# Your instructions:
Every line from the opening of the records to the line with "For months, retailers, banks" should be restated exactly, with both ends included and the pictures left out.
(Material shown begins)
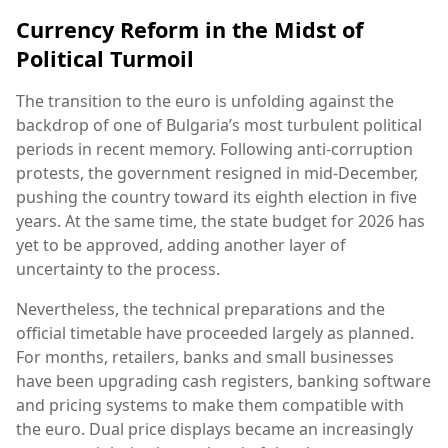
Currency Reform in the Midst of
Political Turmoil
The transition to the euro is unfolding against the
backdrop of one of Bulgaria’s most turbulent political
periods in recent memory. Following anti-corruption
protests, the government resigned in mid-December,
pushing the country toward its eighth election in five
years. At the same time, the state budget for 2026 has
yet to be approved, adding another layer of
uncertainty to the process.
Nevertheless, the technical preparations and the
official timetable have proceeded largely as planned.
For months, retailers, banks and small businesses
have been upgrading cash registers, banking software
and pricing systems to make them compatible with
the euro. Dual price displays became an increasingly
(Material shown ends)
# Task output:
Currency Reform in the Midst of
Political Turmoil
The transition to the euro is unfolding against the
backdrop of one of Bulgaria’s most turbulent political
periods in recent memory. Following anti-corruption
protests, the government resigned in mid-December,
pushing the country toward its eighth election in five
years. At the same time, the state budget for 2026 has
yet to be approved, adding another layer of
uncertainty to the process.
Nevertheless, the technical preparations and the
official timetable have proceeded largely as planned.
For months, retailers, banks and small businesses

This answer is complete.